[Electronics engineering source data]
..........

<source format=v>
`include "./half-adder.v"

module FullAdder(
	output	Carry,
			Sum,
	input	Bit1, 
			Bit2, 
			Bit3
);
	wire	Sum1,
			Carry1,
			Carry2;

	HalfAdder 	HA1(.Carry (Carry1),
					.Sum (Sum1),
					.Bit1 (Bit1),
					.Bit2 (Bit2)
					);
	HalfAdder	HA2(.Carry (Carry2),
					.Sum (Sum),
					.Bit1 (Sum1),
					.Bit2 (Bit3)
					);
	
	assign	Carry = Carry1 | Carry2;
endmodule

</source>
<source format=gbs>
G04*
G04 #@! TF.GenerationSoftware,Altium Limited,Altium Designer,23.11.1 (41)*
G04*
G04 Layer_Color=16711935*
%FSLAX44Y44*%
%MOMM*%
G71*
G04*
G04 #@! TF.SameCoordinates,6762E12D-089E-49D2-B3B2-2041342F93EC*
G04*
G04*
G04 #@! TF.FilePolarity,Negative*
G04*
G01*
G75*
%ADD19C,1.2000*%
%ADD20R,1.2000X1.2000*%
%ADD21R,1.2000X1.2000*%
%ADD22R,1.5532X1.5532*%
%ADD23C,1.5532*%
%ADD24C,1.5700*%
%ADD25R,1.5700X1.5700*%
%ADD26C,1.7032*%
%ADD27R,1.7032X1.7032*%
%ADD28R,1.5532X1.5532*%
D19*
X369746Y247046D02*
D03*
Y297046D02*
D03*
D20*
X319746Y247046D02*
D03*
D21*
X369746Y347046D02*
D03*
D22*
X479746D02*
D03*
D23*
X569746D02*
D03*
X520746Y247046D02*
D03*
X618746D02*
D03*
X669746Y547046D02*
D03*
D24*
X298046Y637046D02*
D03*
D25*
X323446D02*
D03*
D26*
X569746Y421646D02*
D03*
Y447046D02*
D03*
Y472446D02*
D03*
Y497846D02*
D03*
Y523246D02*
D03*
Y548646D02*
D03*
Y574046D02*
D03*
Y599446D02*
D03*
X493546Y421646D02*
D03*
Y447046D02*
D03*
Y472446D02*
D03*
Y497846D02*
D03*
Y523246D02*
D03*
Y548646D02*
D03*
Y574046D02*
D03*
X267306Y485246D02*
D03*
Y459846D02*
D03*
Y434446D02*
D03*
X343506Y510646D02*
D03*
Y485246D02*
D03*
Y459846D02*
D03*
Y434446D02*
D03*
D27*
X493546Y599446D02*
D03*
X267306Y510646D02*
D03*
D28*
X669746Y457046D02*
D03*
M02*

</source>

..........

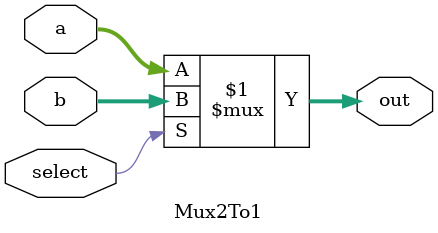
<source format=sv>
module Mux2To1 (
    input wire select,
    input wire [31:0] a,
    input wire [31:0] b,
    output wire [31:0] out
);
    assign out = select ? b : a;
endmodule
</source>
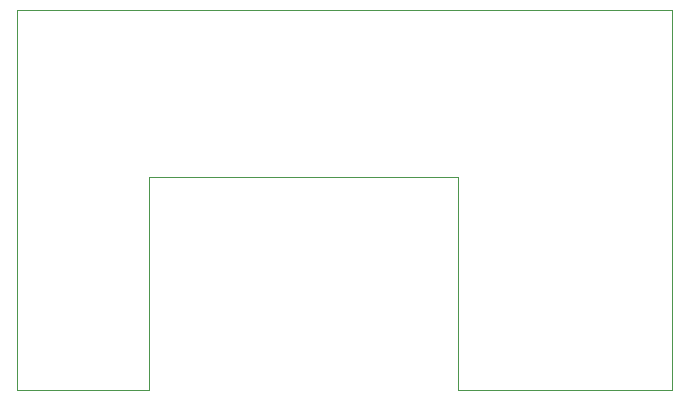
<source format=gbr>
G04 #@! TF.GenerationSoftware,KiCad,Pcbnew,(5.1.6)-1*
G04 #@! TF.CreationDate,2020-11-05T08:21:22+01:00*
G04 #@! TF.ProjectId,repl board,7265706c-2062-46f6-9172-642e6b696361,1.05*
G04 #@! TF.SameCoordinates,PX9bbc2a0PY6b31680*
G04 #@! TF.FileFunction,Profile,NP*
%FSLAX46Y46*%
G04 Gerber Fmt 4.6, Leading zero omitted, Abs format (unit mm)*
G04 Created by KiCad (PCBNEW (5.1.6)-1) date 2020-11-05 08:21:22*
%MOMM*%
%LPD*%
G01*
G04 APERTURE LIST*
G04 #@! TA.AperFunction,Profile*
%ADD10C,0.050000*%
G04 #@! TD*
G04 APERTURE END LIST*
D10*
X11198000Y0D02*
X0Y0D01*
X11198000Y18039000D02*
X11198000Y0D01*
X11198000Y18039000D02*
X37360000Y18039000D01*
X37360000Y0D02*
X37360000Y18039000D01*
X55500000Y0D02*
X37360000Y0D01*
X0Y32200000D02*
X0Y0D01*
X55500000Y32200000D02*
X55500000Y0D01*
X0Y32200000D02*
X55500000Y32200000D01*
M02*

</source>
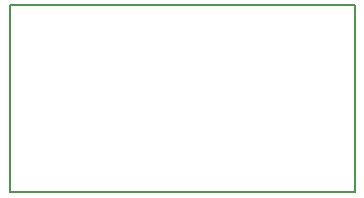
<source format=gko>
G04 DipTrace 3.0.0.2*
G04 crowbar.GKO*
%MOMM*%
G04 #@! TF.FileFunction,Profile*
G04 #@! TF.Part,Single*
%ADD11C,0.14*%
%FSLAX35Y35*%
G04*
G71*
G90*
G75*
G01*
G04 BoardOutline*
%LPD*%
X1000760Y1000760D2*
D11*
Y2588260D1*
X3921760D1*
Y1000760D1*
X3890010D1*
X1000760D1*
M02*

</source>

..........

■ Task requirements ■
Lines in the records that hold the word "HalfAdder" are to be counted; give only the total.

■ Completed task ■
2